The jobless rate held steady at 7.8 percent in December, down nearly a percentage point from a year earlier but still well above the average rate over the last 60 years of about 6 percent.
The Labor Department raised its estimate for the unemployment rate in November by a tenth of a point to 7.8 percent, citing a slight change in the labor market's seasonal swings.
Most economists expect the U.S. economy will be held back by tax hikes this year as well as by weak spending by households and businesses, which are still trying to reduce their debt burdens.
Friday's data nonetheless gave signals of some momentum in the labor market's recovery from the 2007-09 recession.
Gains in employment were distributed broadly throughout the economy, from manufacturing and construction to health care.

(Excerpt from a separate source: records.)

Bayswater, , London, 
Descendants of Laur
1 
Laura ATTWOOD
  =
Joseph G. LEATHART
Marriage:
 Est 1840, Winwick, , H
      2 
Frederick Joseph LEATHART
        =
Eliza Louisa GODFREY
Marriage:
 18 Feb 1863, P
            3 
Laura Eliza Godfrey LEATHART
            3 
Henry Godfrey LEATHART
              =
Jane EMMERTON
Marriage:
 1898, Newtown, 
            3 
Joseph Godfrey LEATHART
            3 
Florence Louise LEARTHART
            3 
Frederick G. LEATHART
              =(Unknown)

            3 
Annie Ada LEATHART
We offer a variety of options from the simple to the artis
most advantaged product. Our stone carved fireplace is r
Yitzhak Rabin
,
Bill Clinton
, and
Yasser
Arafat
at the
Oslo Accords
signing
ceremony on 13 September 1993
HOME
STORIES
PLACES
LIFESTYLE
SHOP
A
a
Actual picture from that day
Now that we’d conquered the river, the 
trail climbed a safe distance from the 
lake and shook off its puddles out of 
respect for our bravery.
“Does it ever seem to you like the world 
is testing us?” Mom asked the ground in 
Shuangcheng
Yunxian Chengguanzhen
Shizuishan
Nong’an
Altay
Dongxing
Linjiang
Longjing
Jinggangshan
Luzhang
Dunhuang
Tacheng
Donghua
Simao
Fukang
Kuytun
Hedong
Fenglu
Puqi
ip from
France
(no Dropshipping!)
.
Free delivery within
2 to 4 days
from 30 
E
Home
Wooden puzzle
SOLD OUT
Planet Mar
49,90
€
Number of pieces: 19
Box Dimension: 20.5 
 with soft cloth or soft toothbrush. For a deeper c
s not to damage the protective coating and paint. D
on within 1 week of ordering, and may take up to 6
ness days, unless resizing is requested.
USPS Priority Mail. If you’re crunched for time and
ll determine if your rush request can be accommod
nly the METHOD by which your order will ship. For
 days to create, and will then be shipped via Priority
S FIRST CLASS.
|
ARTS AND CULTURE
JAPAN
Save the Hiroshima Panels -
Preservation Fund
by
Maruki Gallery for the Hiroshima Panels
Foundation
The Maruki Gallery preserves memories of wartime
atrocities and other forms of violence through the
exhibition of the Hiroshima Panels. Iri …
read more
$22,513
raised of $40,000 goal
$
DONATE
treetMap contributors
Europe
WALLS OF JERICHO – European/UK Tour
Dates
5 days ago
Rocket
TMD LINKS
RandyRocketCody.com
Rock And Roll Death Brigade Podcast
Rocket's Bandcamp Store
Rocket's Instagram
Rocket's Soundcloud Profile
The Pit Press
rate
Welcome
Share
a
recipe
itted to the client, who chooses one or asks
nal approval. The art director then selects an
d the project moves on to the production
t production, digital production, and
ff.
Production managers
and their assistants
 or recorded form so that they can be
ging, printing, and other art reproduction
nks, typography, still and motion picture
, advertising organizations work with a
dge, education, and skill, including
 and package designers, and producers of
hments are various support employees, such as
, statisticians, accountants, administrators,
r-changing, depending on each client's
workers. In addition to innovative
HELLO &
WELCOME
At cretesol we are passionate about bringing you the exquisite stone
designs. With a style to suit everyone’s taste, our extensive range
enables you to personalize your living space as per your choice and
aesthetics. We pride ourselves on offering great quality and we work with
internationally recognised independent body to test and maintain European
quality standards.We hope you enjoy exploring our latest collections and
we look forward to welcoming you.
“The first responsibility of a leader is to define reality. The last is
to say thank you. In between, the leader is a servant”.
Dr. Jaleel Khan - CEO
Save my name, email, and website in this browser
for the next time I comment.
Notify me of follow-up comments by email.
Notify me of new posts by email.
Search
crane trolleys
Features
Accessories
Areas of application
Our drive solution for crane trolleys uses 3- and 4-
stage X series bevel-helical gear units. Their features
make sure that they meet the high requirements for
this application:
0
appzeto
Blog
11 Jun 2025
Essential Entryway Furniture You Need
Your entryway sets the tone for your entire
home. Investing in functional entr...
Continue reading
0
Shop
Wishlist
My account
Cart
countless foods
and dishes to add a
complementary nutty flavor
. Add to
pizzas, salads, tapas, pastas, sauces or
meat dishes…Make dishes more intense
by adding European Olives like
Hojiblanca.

Also, many economists had expected December's payroll gains to be padded by one-time factors like the recovery from a mammoth storm that hit the East Coast in late October.
The government had said last month the storm had no substantial impact on the November data, and many economists expected the government on Friday to recant by revising downward its estimate for payroll gains in November. Instead, the government revised November payrolls upward by 15,000.
Average hourly earnings rose 0.3 percent last month, slightly more than analysts had expected, while the length of the average workweek was unchanged.
"This shows the economy is chugging along, with payroll gains at about the average it has been over the past year," Tom Porcelli, an economist at RBC Capital Markets in New York.
The best that can be said is that the jobs outlook isn't getting any worse. Of course, it's not getting any better either so there you have it; the perfect encapsulation of the Obama presidency.